== SHORT EXERCISE ==
Please retype the data in full and exactly; the pictures are not part of the copy.

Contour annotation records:
/---

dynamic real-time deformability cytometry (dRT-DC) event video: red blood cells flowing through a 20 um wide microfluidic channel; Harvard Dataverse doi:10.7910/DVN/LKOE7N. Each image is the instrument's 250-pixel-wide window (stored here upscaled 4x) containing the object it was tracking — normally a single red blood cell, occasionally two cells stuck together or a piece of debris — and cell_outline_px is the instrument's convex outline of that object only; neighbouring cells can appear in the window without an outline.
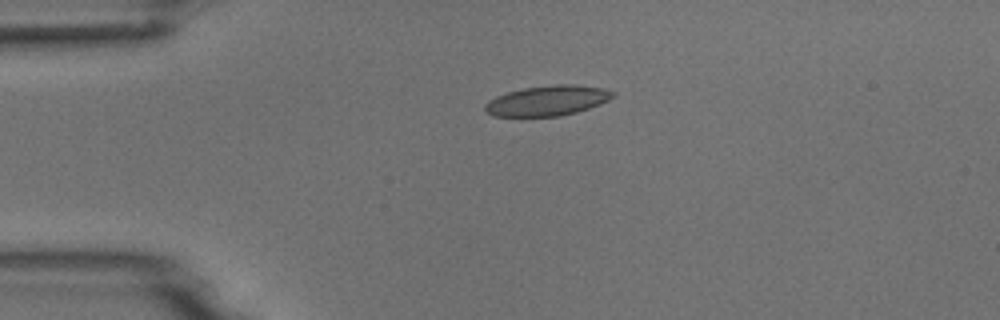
{"species": "common noctule bat (a hibernating species)", "species_latin": "Nyctalus noctula", "temperature_condition": "room temperature", "stored_images_in_passage": 3, "camera_frame_rate_fps": 3000, "um_per_image_px": 0.085, "animal": {"sex": "male", "body_mass_g": 18.8}, "frame": {"image": 1, "passage_image": 1, "time_ms": 0.0, "image_size_px": [1000, 320], "cell_outline_px": [[616, 96], [600, 104], [576, 112], [560, 116], [492, 116], [484, 108], [484, 104], [488, 100], [496, 96], [508, 92], [524, 88], [556, 84], [576, 84], [604, 88], [616, 92]], "centroid_in_image_um": [46.56, 8.54], "position_along_channel_um": 38.4, "area_um2": 22.54}}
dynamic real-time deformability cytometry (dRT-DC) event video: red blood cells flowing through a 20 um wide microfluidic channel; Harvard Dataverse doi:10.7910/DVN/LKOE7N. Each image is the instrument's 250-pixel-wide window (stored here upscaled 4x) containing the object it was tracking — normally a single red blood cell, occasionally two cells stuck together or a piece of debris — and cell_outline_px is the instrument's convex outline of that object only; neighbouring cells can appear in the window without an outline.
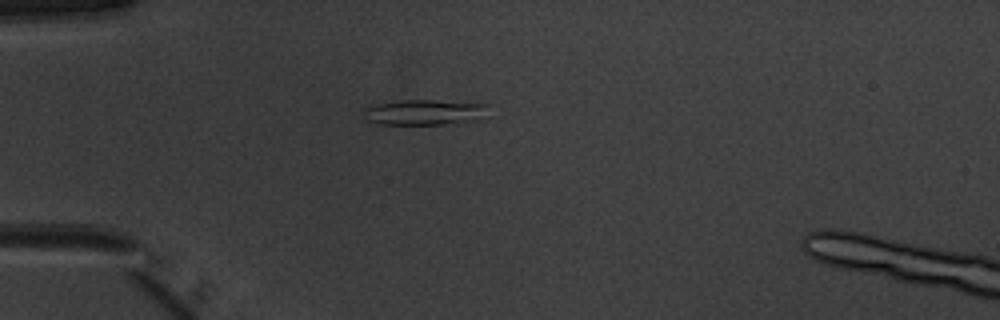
{"species": "common noctule bat (a hibernating species)", "species_latin": "Nyctalus noctula", "temperature_condition": "warm", "stored_images_in_passage": 39, "camera_frame_rate_fps": 3000, "um_per_image_px": 0.085, "animal": {"sex": "male", "body_mass_g": 20.1, "forearm_length_mm": 53.5}, "frame": {"image": 1, "passage_image": 1, "time_ms": 0.0, "image_size_px": [1000, 320], "cell_outline_px": [[488, 116], [480, 120], [440, 124], [380, 124], [368, 120], [364, 112], [364, 108], [380, 104], [404, 100], [436, 100], [488, 104]], "centroid_in_image_um": [36.2, 9.54], "position_along_channel_um": 48.8, "area_um2": 18.38}}
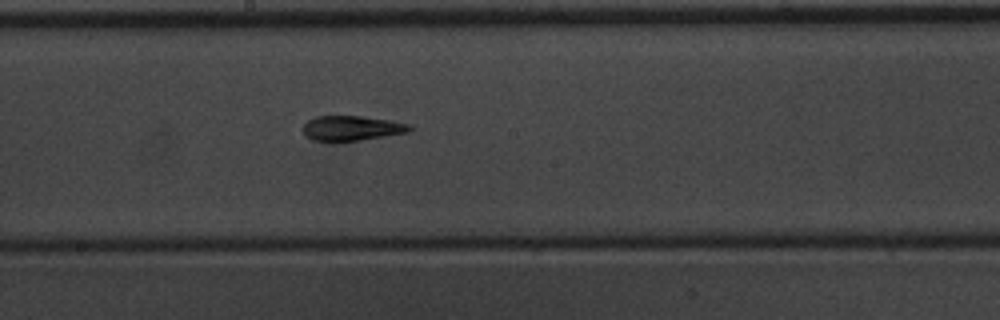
{"frame": {"image": 2, "passage_image": 15, "time_ms": 4.667, "image_size_px": [1000, 320], "cell_outline_px": [[412, 128], [408, 132], [360, 140], [332, 144], [312, 140], [304, 132], [304, 124], [308, 120], [316, 116], [360, 116], [392, 120], [412, 124]], "centroid_in_image_um": [29.88, 10.92], "position_along_channel_um": 218.3, "area_um2": 15.9}}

\---

== SOLUTION TO THIS PROBLEM ==
dynamic real-time deformability cytometry (dRT-DC) event video: red blood cells flowing through a 20 um wide microfluidic channel; Harvard Dataverse doi:10.7910/DVN/LKOE7N. Each image is the instrument's 250-pixel-wide window (stored here upscaled 4x) containing the object it was tracking — normally a single red blood cell, occasionally two cells stuck together or a piece of debris — and cell_outline_px is the instrument's convex outline of that object only; neighbouring cells can appear in the window without an outline.
{"species": "common noctule bat (a hibernating species)", "species_latin": "Nyctalus noctula", "temperature_condition": "room temperature", "stored_images_in_passage": 3, "camera_frame_rate_fps": 3000, "um_per_image_px": 0.085, "animal": {"sex": "male", "body_mass_g": 18.8}, "frame": {"image": 1, "passage_image": 1, "time_ms": 0.0, "image_size_px": [1000, 320], "cell_outline_px": [[616, 96], [600, 104], [576, 112], [560, 116], [492, 116], [484, 108], [484, 104], [488, 100], [496, 96], [508, 92], [524, 88], [556, 84], [576, 84], [604, 88], [616, 92]], "centroid_in_image_um": [46.56, 8.54], "position_along_channel_um": 38.4, "area_um2": 22.54}}
dynamic real-time deformability cytometry (dRT-DC) event video: red blood cells flowing through a 20 um wide microfluidic channel; Harvard Dataverse doi:10.7910/DVN/LKOE7N. Each image is the instrument's 250-pixel-wide window (stored here upscaled 4x) containing the object it was tracking — normally a single red blood cell, occasionally two cells stuck together or a piece of debris — and cell_outline_px is the instrument's convex outline of that object only; neighbouring cells can appear in the window without an outline.
{"species": "common noctule bat (a hibernating species)", "species_latin": "Nyctalus noctula", "temperature_condition": "warm", "stored_images_in_passage": 39, "camera_frame_rate_fps": 3000, "um_per_image_px": 0.085, "animal": {"sex": "male", "body_mass_g": 20.1, "forearm_length_mm": 53.5}, "frame": {"image": 1, "passage_image": 1, "time_ms": 0.0, "image_size_px": [1000, 320], "cell_outline_px": [[488, 116], [480, 120], [440, 124], [380, 124], [368, 120], [364, 112], [364, 108], [380, 104], [404, 100], [436, 100], [488, 104]], "centroid_in_image_um": [36.2, 9.54], "position_along_channel_um": 48.8, "area_um2": 18.38}}
{"frame": {"image": 2, "passage_image": 15, "time_ms": 4.667, "image_size_px": [1000, 320], "cell_outline_px": [[412, 128], [408, 132], [360, 140], [332, 144], [312, 140], [304, 132], [304, 124], [308, 120], [316, 116], [360, 116], [392, 120], [412, 124]], "centroid_in_image_um": [29.88, 10.92], "position_along_channel_um": 218.3, "area_um2": 15.9}}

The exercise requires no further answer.